• **READING PASSAGE**:
** begin **

Hello dear friend,
I hope you are safe and well during these extremely unprecedented times we find ourselves in. We are in #lockdown3 here in the UK and I find this one the most difficult, mentally and emotionally, to cope with. I think a lot of us do. But we need to keep the faith and believe in better days ahead. This too shall pass.
I have been wanting to write a blog post about sensory activities for such a long time but kept myself from it. Mainly because I was squeezing myself into a little box. We are a skincare brand, and I felt I needed to stick to skincare topics. But motherhood is so much more. With this more holistic approach in mind, I decided to follow my gut…
What is sensory play?
From birth, and through the early years, children use their senses to explore and understand the world around them. If you think back to childhood memories, they are usually associated with the senses. A particular song your mother used to sing at bedtime or the smell of your grandmother’s freshly baked bread.
Sensory play implies any activity that stimulates your baby’s senses. This includes movement, balance and coordination. These activities naturally encourage children to explore and investigate through play.
Providing opportunities for children to actively explore their world through ‘sensory play’ is crucial for brain development. It helps to build nerve connections in the brain’s pathways. This supports your child’s cognitive growth, language development, motor skills, social interaction and problem solving. It also provides a great opportunity to bond with your little one and build a strong relationship.

** end **

• **SOURCE MATERIAL**:
** begin **

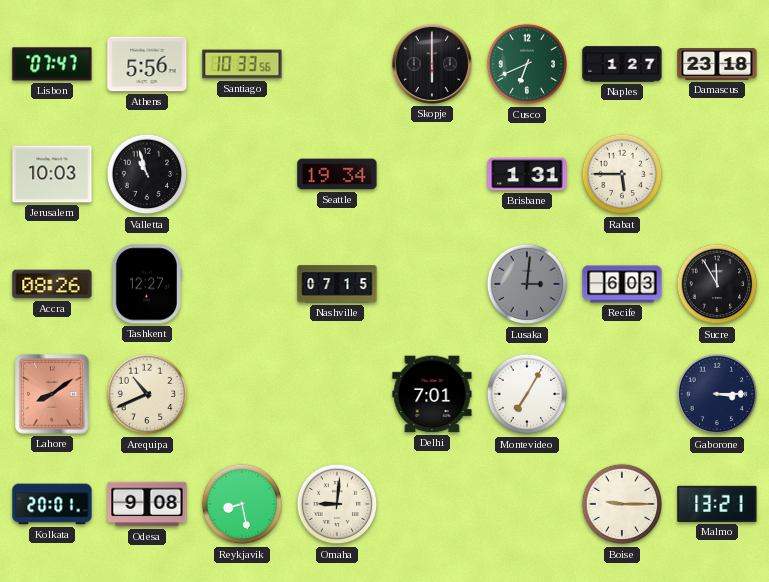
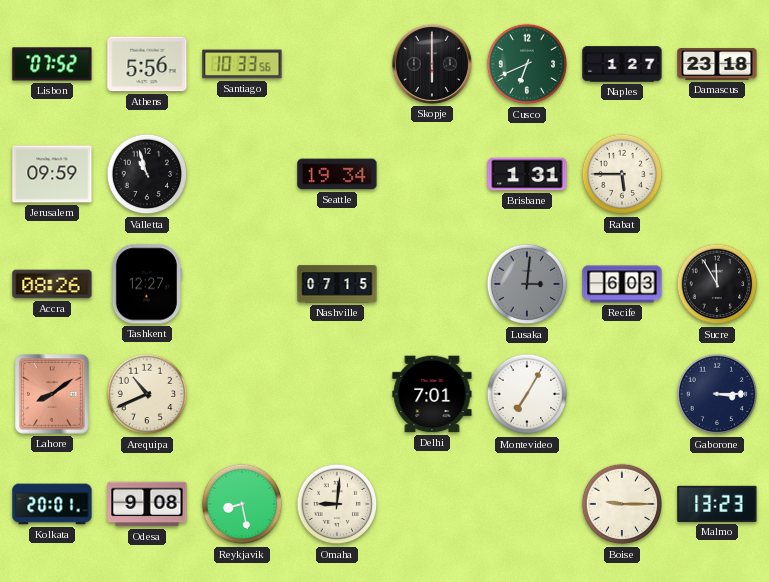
Lisbon: 07:47 -> 07:52
Jerusalem: 10:03 -> 09:59
Malmo: 13:21 -> 13:23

** end **

• **PROBLEM DESCRIPTION**: Continue the blog post about sensory play from the end of its last paragraph, not the listing that follows it.

• **ANSWER FOR THE TASK**:
Much of your baby’s learning during the first year will happen naturally as you talk, interact and make faces during the day. Babies have a short attention span, so keep these sensory sessions short. A few minutes on an activity each day is more than enough. Revisit activities as the repetition leads to familiarity. Plan activities for when they are alert, let your baby guide you as to when they’ve had enough. Never leave your baby unattended.
Despite years of teaching early years children, I felt so isolated when my eldest was born. After establishing breastfeeding and finding a sleep routine, I had no idea what to do to engage with him. Beyond the nursery rhymes, playing peek-a-boo and blowing raspberries, I was lost for new ideas. I understood the joke - babies do not come with a manual.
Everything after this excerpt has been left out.